* [The task]: With all images left out, restate the records below exactly as written.

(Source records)
──────
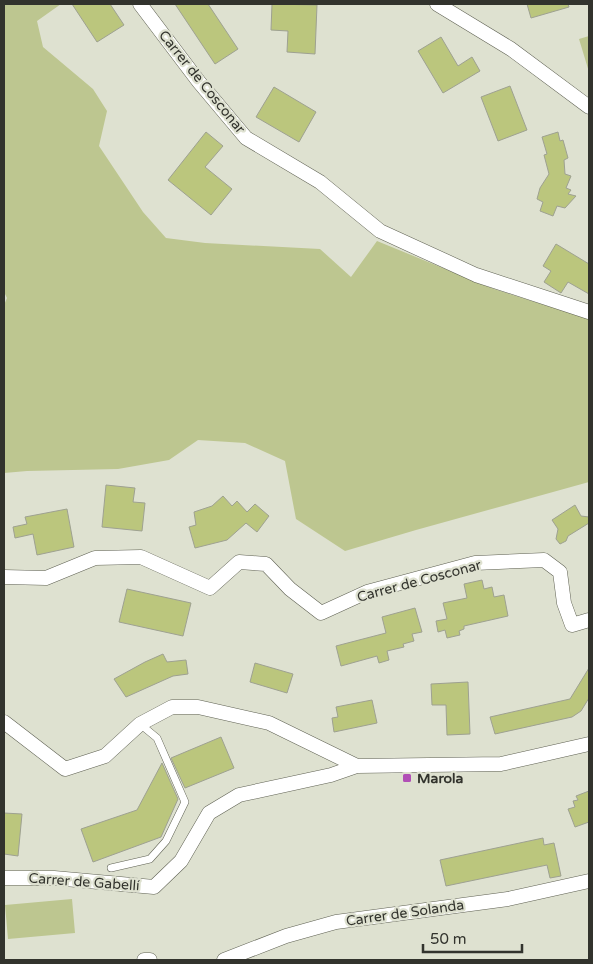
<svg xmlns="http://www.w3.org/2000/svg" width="593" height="964" viewBox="0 0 593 964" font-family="'Varela Round',sans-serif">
<rect width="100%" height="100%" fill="#dee1d0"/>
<path fill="#bdc690" d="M4,4H61L37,21L43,47L93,89L107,111L99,146L143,212L166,238L205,243L320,249L351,277L377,241L494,289L589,319V482L416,530L345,551L296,519L285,461L245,443L198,440L169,460L118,469L27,471L4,473V305L7,298L4,292Z
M589,36V72L579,39Z
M72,899L75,933L8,939L5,905Z"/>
<path fill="#bbc67d" stroke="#9ea191" d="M72,4H110L124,25L97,42Z
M175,4H208L238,49L215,64Z
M272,4L317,5L315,54L287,52L288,31L271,30Z
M527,4H568L569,7L531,18Z
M441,37L458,66L472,57L480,71L443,93L418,51Z
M510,86L527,130L498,141L481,97Z
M274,87L316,112L299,142L256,117Z
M206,132L223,146L205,167L232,189L211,215L168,180Z
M558,132L560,141L563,140L568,158L564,160L565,174L571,176L566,188L571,190L568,194L576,196L565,208L557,206L553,216L540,211L543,202L537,199L540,188L549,174L544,155L547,154L542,137Z
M556,244L589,264V294L568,282L561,293L544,282L551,271L543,266Z
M106,485L135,488L133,502L145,503L142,531L102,527Z
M223,496L232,506L237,501L247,512L255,504L269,516L257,532L246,523L227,540L195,548L189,527L196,525L194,512L212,506Z
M575,505L581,516L589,517V523L568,536L566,541L560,544L556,539L558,529L552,520Z
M67,509L74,547L37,555L33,534L15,538L13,527L27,524L25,517Z
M482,580L484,589L492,587L494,597L504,595L508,616L464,626V629L459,631L460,635L447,638L445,630L438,632L436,621L447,619L443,603L467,598L464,584Z
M127,589L191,603L183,636L119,622Z
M415,608L422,632L412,634L414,641L403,644L404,647L387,651L389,660L379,663L377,656L341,666L336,646L386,633L382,617Z
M163,654L167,662L186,660L188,674L173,676L126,697L114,679L145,662Z
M255,663L293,674L287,693L250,682Z
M589,668V698L581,711L572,717L495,734L490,717L570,699Z
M468,682L470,734L447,735L446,705H432L431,684Z
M372,700L377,723L334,732L332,718L338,717L336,707Z
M221,737L234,768L185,788L171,758Z
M162,763L178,799L161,837L93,862L81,829L137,810Z
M589,791V822L575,827L568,809L575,807L573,801L578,800L576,796Z
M4,813L22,814L18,856L4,854Z
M543,838L544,845L554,843L561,876L550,878L547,865L446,886L440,860Z"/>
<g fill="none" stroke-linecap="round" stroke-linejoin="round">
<g stroke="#5f6153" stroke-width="8">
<path id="lane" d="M111,868L150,859L166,841L185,802L157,738L140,724"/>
</g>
<g stroke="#5f6153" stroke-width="15">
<path id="street" d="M140,4L199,82L246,138L320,182L380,231L476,275L589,312
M437,4L511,49L589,107
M4,577L46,578L95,558L141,557L210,588L239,562L266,564L290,589L321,613L367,592L475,563L544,560L560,572L564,603L572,625L589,620
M4,722L65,769L105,756L140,724L172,707H198L269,723L357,766L501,764L589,744
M4,878H54L154,887L181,861L209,813L239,795L331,775L357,766
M144,960H150
M224,960L286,936L336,922L508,899L589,881"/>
</g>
<use href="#lane" stroke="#fff" stroke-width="7"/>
<use href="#street" stroke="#fff" stroke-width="14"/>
</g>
<rect fill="#b14fb6" stroke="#dee1d0" stroke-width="2" x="402" y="773" width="10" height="10" rx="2.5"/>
<g text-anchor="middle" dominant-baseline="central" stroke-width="4.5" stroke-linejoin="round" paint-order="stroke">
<g font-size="14" fill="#32332d" stroke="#dee1d0">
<text transform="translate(202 82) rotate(51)">Carrer de Cosconar</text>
<text transform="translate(419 581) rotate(-15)">Carrer de Cosconar</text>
<text transform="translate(84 882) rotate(4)">Carrer de Gabellí</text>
<text transform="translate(405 913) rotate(-8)">Carrer de Solanda</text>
</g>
<g font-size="14" font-weight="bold" fill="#32332d" stroke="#dee1d0" text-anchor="start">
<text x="417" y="778">Marola</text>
</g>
</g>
<rect width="593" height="964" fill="none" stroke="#32332d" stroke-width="10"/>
<path d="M423 944v8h99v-8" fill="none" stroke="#32332d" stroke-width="2.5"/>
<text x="430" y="944" font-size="15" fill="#32332d" stroke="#dee1d0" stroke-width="4" paint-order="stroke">50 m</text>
</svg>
──────
* [Task response]:
<svg xmlns="http://www.w3.org/2000/svg" width="593" height="964" viewBox="0 0 593 964" font-family="'Varela Round',sans-serif">
<rect width="100%" height="100%" fill="#dee1d0"/>
<path fill="#bdc690" d="M4,4H61L37,21L43,47L93,89L107,111L99,146L143,212L166,238L205,243L320,249L351,277L377,241L494,289L589,319V482L416,530L345,551L296,519L285,461L245,443L198,440L169,460L118,469L27,471L4,473V305L7,298L4,292Z
M589,36V72L579,39Z
M72,899L75,933L8,939L5,905Z"/>
<path fill="#bbc67d" stroke="#9ea191" d="M72,4H110L124,25L97,42Z
M175,4H208L238,49L215,64Z
M272,4L317,5L315,54L287,52L288,31L271,30Z
M527,4H568L569,7L531,18Z
M441,37L458,66L472,57L480,71L443,93L418,51Z
M510,86L527,130L498,141L481,97Z
M274,87L316,112L299,142L256,117Z
M206,132L223,146L205,167L232,189L211,215L168,180Z
M558,132L560,141L563,140L568,158L564,160L565,174L571,176L566,188L571,190L568,194L576,196L565,208L557,206L553,216L540,211L543,202L537,199L540,188L549,174L544,155L547,154L542,137Z
M556,244L589,264V294L568,282L561,293L544,282L551,271L543,266Z
M106,485L135,488L133,502L145,503L142,531L102,527Z
M223,496L232,506L237,501L247,512L255,504L269,516L257,532L246,523L227,540L195,548L189,527L196,525L194,512L212,506Z
M575,505L581,516L589,517V523L568,536L566,541L560,544L556,539L558,529L552,520Z
M67,509L74,547L37,555L33,534L15,538L13,527L27,524L25,517Z
M482,580L484,589L492,587L494,597L504,595L508,616L464,626V629L459,631L460,635L447,638L445,630L438,632L436,621L447,619L443,603L467,598L464,584Z
M127,589L191,603L183,636L119,622Z
M415,608L422,632L412,634L414,641L403,644L404,647L387,651L389,660L379,663L377,656L341,666L336,646L386,633L382,617Z
M163,654L167,662L186,660L188,674L173,676L126,697L114,679L145,662Z
M255,663L293,674L287,693L250,682Z
M589,668V698L581,711L572,717L495,734L490,717L570,699Z
M468,682L470,734L447,735L446,705H432L431,684Z
M372,700L377,723L334,732L332,718L338,717L336,707Z
M221,737L234,768L185,788L171,758Z
M162,763L178,799L161,837L93,862L81,829L137,810Z
M589,791V822L575,827L568,809L575,807L573,801L578,800L576,796Z
M4,813L22,814L18,856L4,854Z
M543,838L544,845L554,843L561,876L550,878L547,865L446,886L440,860Z"/>
<g fill="none" stroke-linecap="round" stroke-linejoin="round">
<g stroke="#5f6153" stroke-width="8">
<path id="lane" d="M111,868L150,859L166,841L185,802L157,738L140,724"/>
</g>
<g stroke="#5f6153" stroke-width="15">
<path id="street" d="M140,4L199,82L246,138L320,182L380,231L476,275L589,312
M437,4L511,49L589,107
M4,577L46,578L95,558L141,557L210,588L239,562L266,564L290,589L321,613L367,592L475,563L544,560L560,572L564,603L572,625L589,620
M4,722L65,769L105,756L140,724L172,707H198L269,723L357,766L501,764L589,744
M4,878H54L154,887L181,861L209,813L239,795L331,775L357,766
M144,960H150
M224,960L286,936L336,922L508,899L589,881"/>
</g>
<use href="#lane" stroke="#fff" stroke-width="7"/>
<use href="#street" stroke="#fff" stroke-width="14"/>
</g>
<rect fill="#b14fb6" stroke="#dee1d0" stroke-width="2" x="402" y="773" width="10" height="10" rx="2.5"/>
<g text-anchor="middle" dominant-baseline="central" stroke-width="4.5" stroke-linejoin="round" paint-order="stroke">
<g font-size="14" fill="#32332d" stroke="#dee1d0">
<text transform="translate(202 82) rotate(51)">Carrer de Cosconar</text>
<text transform="translate(419 581) rotate(-15)">Carrer de Cosconar</text>
<text transform="translate(84 882) rotate(4)">Carrer de Gabellí</text>
<text transform="translate(405 913) rotate(-8)">Carrer de Solanda</text>
</g>
<g font-size="14" font-weight="bold" fill="#32332d" stroke="#dee1d0" text-anchor="start">
<text x="417" y="778">Marola</text>
</g>
</g>
<rect width="593" height="964" fill="none" stroke="#32332d" stroke-width="10"/>
<path d="M423 944v8h99v-8" fill="none" stroke="#32332d" stroke-width="2.5"/>
<text x="430" y="944" font-size="15" fill="#32332d" stroke="#dee1d0" stroke-width="4" paint-order="stroke">50 m</text>
</svg>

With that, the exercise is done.